The two NGOs, which referred to reports by international organizations, depicted “a grim reality marked by early marriages and sexual violence against women who have no means to defend themselves against such practices or to denounce them.”
According to the American NGO The Pacis Group, very young girls, most of the time under 13, are forced to marry against their will Sahrawi men from the upper class or Polisario leaders.
“In this remote desert area, where people live in total isolation, cases of minors’ marriage are common and victims are often condemned to silence,” lamented the president of the Italian Onlus METE association, Giorgia Butera.
The Italian activist drew the attention of the HRC to what she called “a particularly tragic situation” in Tindouf. “The international community can neither intervene nor be accurately informed about the extent of the problem,” she said.
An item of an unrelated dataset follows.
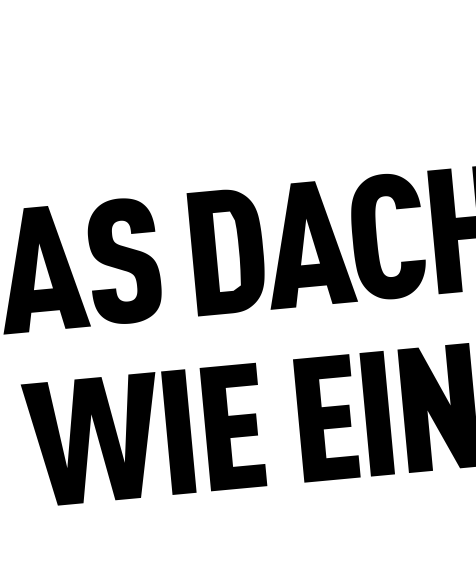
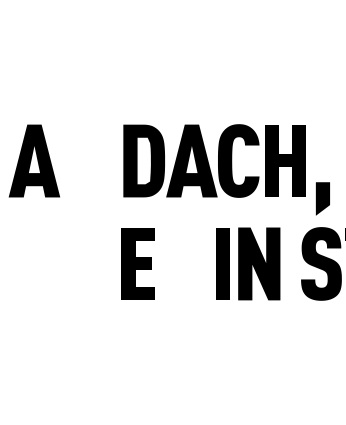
fill: (122, 260) -> (82, 160), removed
fill: (325, 417) -> (192, 263), removed
part: (108, 437) -> (64, 263), removed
For her part, the chairwoman of the Italian Protea Association for Human Rights Protection, Sara Baresi, underlined the serious consequences entailed by the absence of any census of the inhabitants of the Tindouf camps. This is a real source of concern to the international community, she said.
In the absence of such a census, “we are not able to know the exact number of births, early marriages and cases of disability, death and violence.”
The president of Protea also raised the problem of systematic indoctrination of children and young people in the Tindouf camps. These kids lose their identity because they are separated from their parents at an early age and sent to training camps before being enrolled in the Polisario armed militias, she said.
“We continue to receive reports from Tindouf about the indoctrination system prevailing there. The system leaves no room for freedom of thought and freedom of speech,” said Sara Baresi.
Such practices are of great concern to all human rights advocates and should be of great concern to all those who continue to believe in the lost cause of the Polisario separatists.